# REQUEST:
Once the pictures are removed, return each record below exactly as written.

[Records excerpted from a collection]

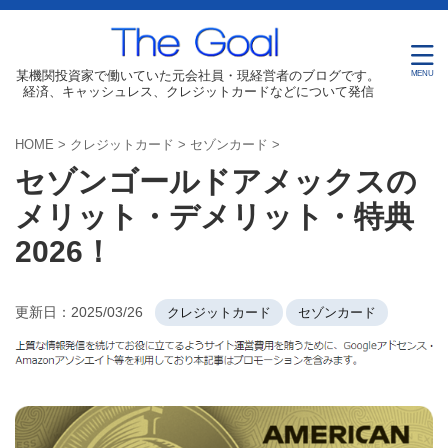
某機関投資家で働いていた元会社員・現経営者のブログです。
経済、キャッシュレス、クレジットカードなどについて発信
HOME
>
クレジットカード
>
セゾンカード
>
セゾンゴールドアメックスの
メリット・デメリット・特典
2026！
更新日：
2025/03/26
クレジットカード
セゾンカード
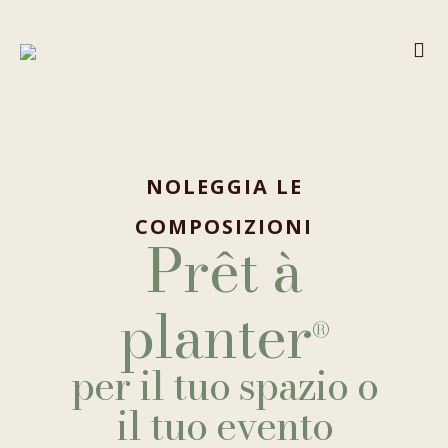
NOLEGGIA LE
COMPOSIZIONI
Prêt à
planter
®
per il tuo spazio o
il tuo evento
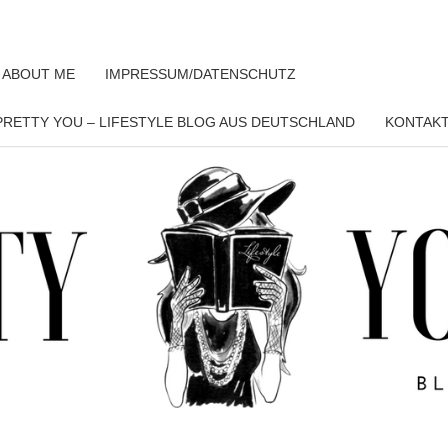
 ABOUT ME
IMPRESSUM/DATENSCHUTZ
RETTY YOU – LIFESTYLE BLOG AUS DEUTSCHLAND
KONTAK
PRET
YO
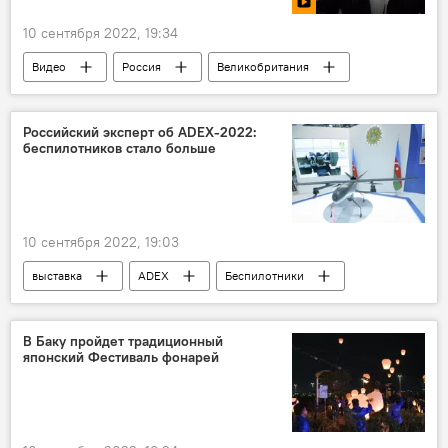
10 сентября 2022, 19:34
Видео
Россия
Великобритания
отношения
санкции
протесты
Российский эксперт об ADEX-2022:
беспилотников стало больше
10 сентября 2022, 19:03
выставка
ADEX
Беспилотники
Азербайджан
В Баку пройдет традиционный
японский Фестиваль фонарей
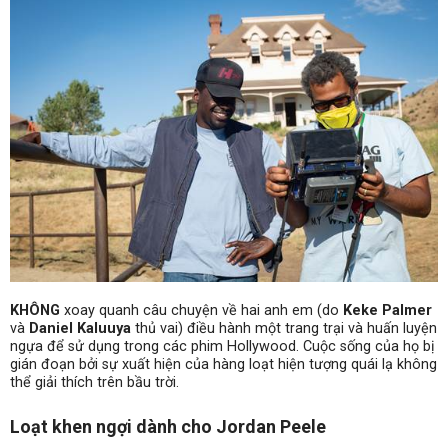
KHÔNG
xoay quanh câu chuyện về hai anh em (do
Keke Palmer
và
Daniel Kaluuya
thủ vai) điều hành một trang trại và huấn luyện
ngựa để sử dụng trong các phim Hollywood. Cuộc sống của họ bị
gián đoạn bởi sự xuất hiện của hàng loạt hiện tượng quái lạ không
thể giải thích trên bầu trời.
Loạt khen ngợi dành cho Jordan Peele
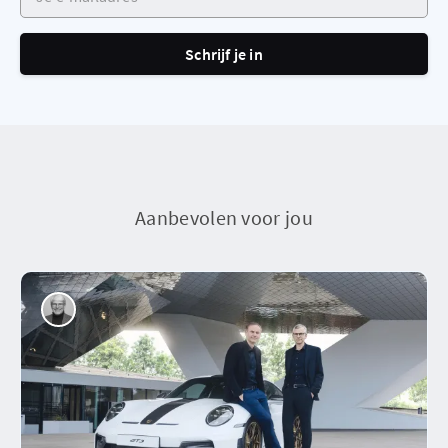
Schrijf je in
Aanbevolen voor jou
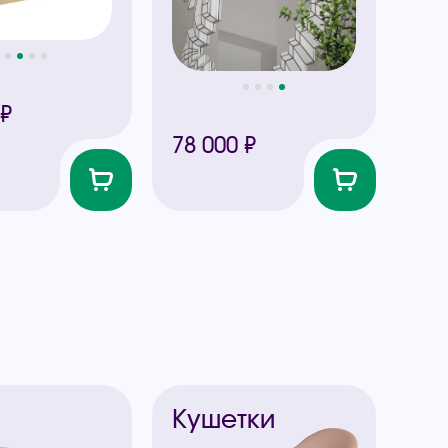
 ₽
78 000 ₽
ы
Кушетки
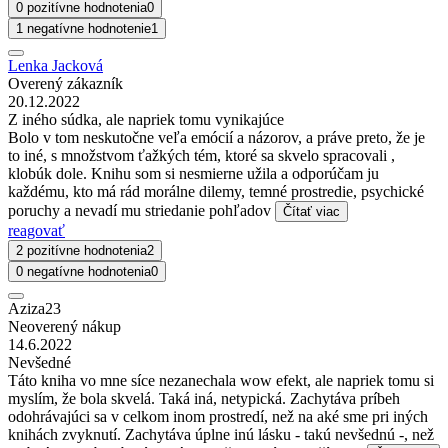
0 pozitívne hodnotenia
0
1 negatívne hodnotenie
1
Lenka Jacková
Overený zákazník
20.12.2022
Z iného súdka, ale napriek tomu vynikajúce
Bolo v tom neskutočne veľa emócií a názorov, a práve preto, že je
to iné, s množstvom ťažkých tém, ktoré sa skvelo spracovali ,
klobúk dole. Knihu som si nesmierne užila a odporúčam ju
každému, kto má rád morálne dilemy, temné prostredie, psychické
poruchy a nevadí mu striedanie pohľadov
Čítať viac
reagovať
2 pozitívne hodnotenia
2
0 negatívne hodnotenia
0
Aziza23
Neoverený nákup
14.6.2022
Nevšedné
Táto kniha vo mne síce nezanechala wow efekt, ale napriek tomu si
myslím, že bola skvelá. Taká iná, netypická. Zachytáva príbeh
odohrávajúci sa v celkom inom prostredí, než na aké sme pri iných
knihách zvyknutí. Zachytáva úplne inú lásku - takú nevšednú -, než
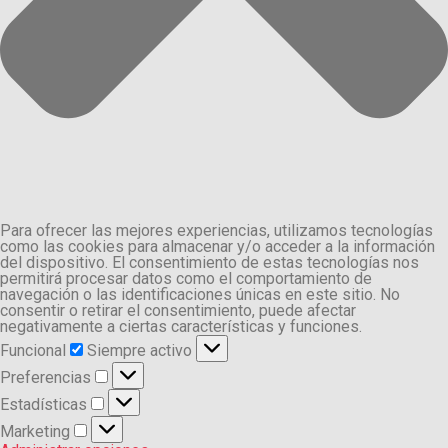
Para ofrecer las mejores experiencias, utilizamos tecnologías
como las cookies para almacenar y/o acceder a la información
del dispositivo. El consentimiento de estas tecnologías nos
permitirá procesar datos como el comportamiento de
navegación o las identificaciones únicas en este sitio. No
consentir o retirar el consentimiento, puede afectar
negativamente a ciertas características y funciones.
Funcional
Funcional
Siempre activo
Preferencias
Preferencias
Estadísticas
Estadísticas
Marketing
Marketing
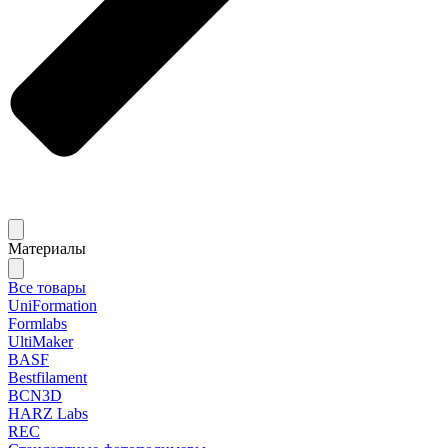
Материалы
Все товары
UniFormation
Formlabs
UltiMaker
BASF
Bestfilament
BCN3D
HARZ Labs
REC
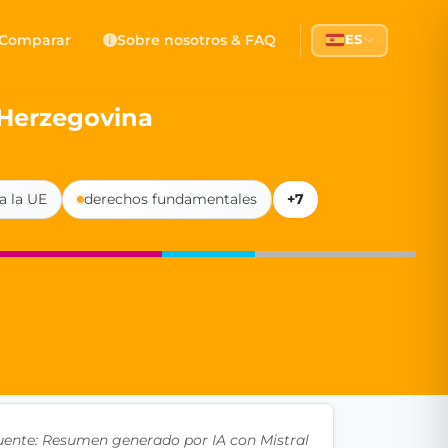
 Democracy
Comparar
Sobre nosotros & FAQ
ES
l democracy, government transparency, and citizen partici
 Herzegovina
a la UE
derechos fundamentales
+7
uente: Resumen generado por IA con Mistral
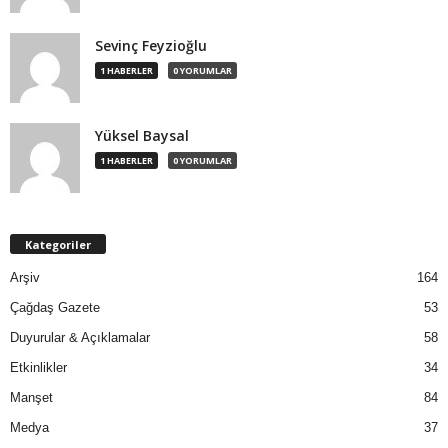
Sevinç Feyzioğlu
1 HABERLER
0 YORUMLAR
Yüksel Baysal
1 HABERLER
0 YORUMLAR
Kategoriler
Arşiv
164
Çağdaş Gazete
53
Duyurular & Açıklamalar
58
Etkinlikler
34
Manşet
84
Medya
37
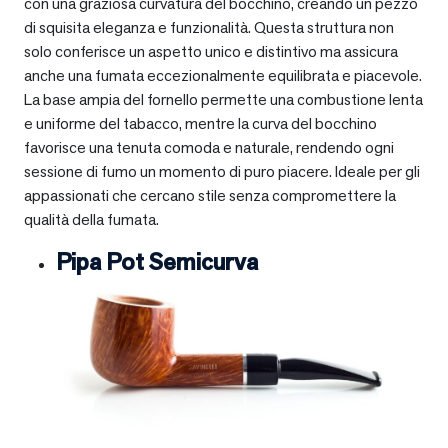
con una graziosa curvatura del bocchino, creando un pezzo
di squisita eleganza e funzionalità. Questa struttura non
solo conferisce un aspetto unico e distintivo ma assicura
anche una fumata eccezionalmente equilibrata e piacevole.
La base ampia del fornello permette una combustione lenta
e uniforme del tabacco, mentre la curva del bocchino
favorisce una tenuta comoda e naturale, rendendo ogni
sessione di fumo un momento di puro piacere. Ideale per gli
appassionati che cercano stile senza compromettere la
qualità della fumata.
Pipa Pot Semicurva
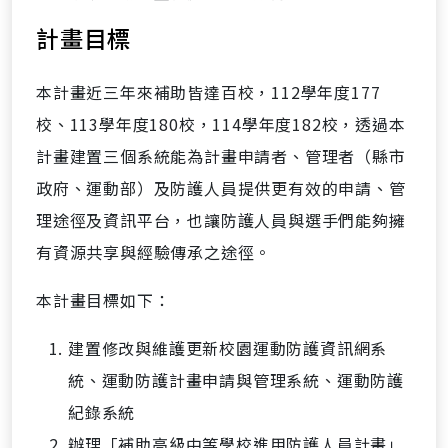
計畫目標
本計畫近三年來補助皆達百校，112學年度177
校、113學年度180校，114學年度182校，透過本
計畫建置三個系統能為計畫申請者、管理者（縣市
政府、運動部）及防護人員提供更有效的申請、管
理途徑及資訊平台，也讓防護人員與選手們能夠擁
有資源共享與經驗傳承之途徑。
本計畫目標如下：
建置修改與維護更新校園運動防護資訊網系
統、運動防護計畫申請與管理系統、運動防護
紀錄系統
辦理「補助高級中等學校進用防護人員計畫」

# TASK ANSWER:
某機関投資家で働いていた元会社員・現経営者のブログです。
経済、キャッシュレス、クレジットカードなどについて発信
HOME
>
クレジットカード
>
セゾンカード
>
セゾンゴールドアメックスの
メリット・デメリット・特典
2026！
更新日：
2025/03/26
クレジットカード
セゾンカード
NOLEGGIA LE
COMPOSIZIONI
Prêt à
planter
®
per il tuo spazio o
il tuo evento
 ABOUT ME
IMPRESSUM/DATENSCHUTZ
RETTY YOU – LIFESTYLE BLOG AUS DEUTSCHLAND
KONTAK
PRET
YO
10 сентября 2022, 19:34
Видео
Россия
Великобритания
отношения
санкции
протесты
Российский эксперт об ADEX-2022:
беспилотников стало больше
10 сентября 2022, 19:03
выставка
ADEX
Беспилотники
Азербайджан
В Баку пройдет традиционный
японский Фестиваль фонарей
KHÔNG
xoay quanh câu chuyện về hai anh em (do
Keke Palmer
và
Daniel Kaluuya
thủ vai) điều hành một trang trại và huấn luyện
ngựa để sử dụng trong các phim Hollywood. Cuộc sống của họ bị
gián đoạn bởi sự xuất hiện của hàng loạt hiện tượng quái lạ không
thể giải thích trên bầu trời.
Loạt khen ngợi dành cho Jordan Peele
Schrijf je in
Aanbevolen voor jou
 ₽
78 000 ₽
ы
Кушетки
0 pozitívne hodnotenia
0
1 negatívne hodnotenie
1
Lenka Jacková
Overený zákazník
20.12.2022
Z iného súdka, ale napriek tomu vynikajúce
Bolo v tom neskutočne veľa emócií a názorov, a práve preto, že je
to iné, s množstvom ťažkých tém, ktoré sa skvelo spracovali ,
klobúk dole. Knihu som si nesmierne užila a odporúčam ju
každému, kto má rád morálne dilemy, temné prostredie, psychické
poruchy a nevadí mu striedanie pohľadov
Čítať viac
reagovať
2 pozitívne hodnotenia
2
0 negatívne hodnotenia
0
Aziza23
Neoverený nákup
14.6.2022
Nevšedné
Táto kniha vo mne síce nezanechala wow efekt, ale napriek tomu si
myslím, že bola skvelá. Taká iná, netypická. Zachytáva príbeh
odohrávajúci sa v celkom inom prostredí, než na aké sme pri iných
knihách zvyknutí. Zachytáva úplne inú lásku - takú nevšednú -, než
Para ofrecer las mejores experiencias, utilizamos tecnologías
como las cookies para almacenar y/o acceder a la información
del dispositivo. El consentimiento de estas tecnologías nos
permitirá procesar datos como el comportamiento de
navegación o las identificaciones únicas en este sitio. No
consentir o retirar el consentimiento, puede afectar
negativamente a ciertas características y funciones.
Funcional
Funcional
Siempre activo
Preferencias
Preferencias
Estadísticas
Estadísticas
Marketing
Marketing
Материалы
Все товары
UniFormation
Formlabs
UltiMaker
BASF
Bestfilament
BCN3D
HARZ Labs
REC
 Democracy
Comparar
Sobre nosotros & FAQ
ES
l democracy, government transparency, and citizen partici
 Herzegovina
a la UE
derechos fundamentales
+7
uente: Resumen generado por IA con Mistral
Sevinç Feyzioğlu
1 HABERLER
0 YORUMLAR
Yüksel Baysal
1 HABERLER
0 YORUMLAR
Kategoriler
Arşiv
164
Çağdaş Gazete
53
Duyurular & Açıklamalar
58
Etkinlikler
34
Manşet
84
Medya
37
con una graziosa curvatura del bocchino, creando un pezzo
di squisita eleganza e funzionalità. Questa struttura non
solo conferisce un aspetto unico e distintivo ma assicura
anche una fumata eccezionalmente equilibrata e piacevole.
La base ampia del fornello permette una combustione lenta
e uniforme del tabacco, mentre la curva del bocchino
favorisce una tenuta comoda e naturale, rendendo ogni
sessione di fumo un momento di puro piacere. Ideale per gli
appassionati che cercano stile senza compromettere la
qualità della fumata.
Pipa Pot Semicurva
計畫目標
本計畫近三年來補助皆達百校，112學年度177
校、113學年度180校，114學年度182校，透過本
計畫建置三個系統能為計畫申請者、管理者（縣市
政府、運動部）及防護人員提供更有效的申請、管
理途徑及資訊平台，也讓防護人員與選手們能夠擁
有資源共享與經驗傳承之途徑。
本計畫目標如下：
建置修改與維護更新校園運動防護資訊網系
統、運動防護計畫申請與管理系統、運動防護
紀錄系統
辦理「補助高級中等學校進用防護人員計畫」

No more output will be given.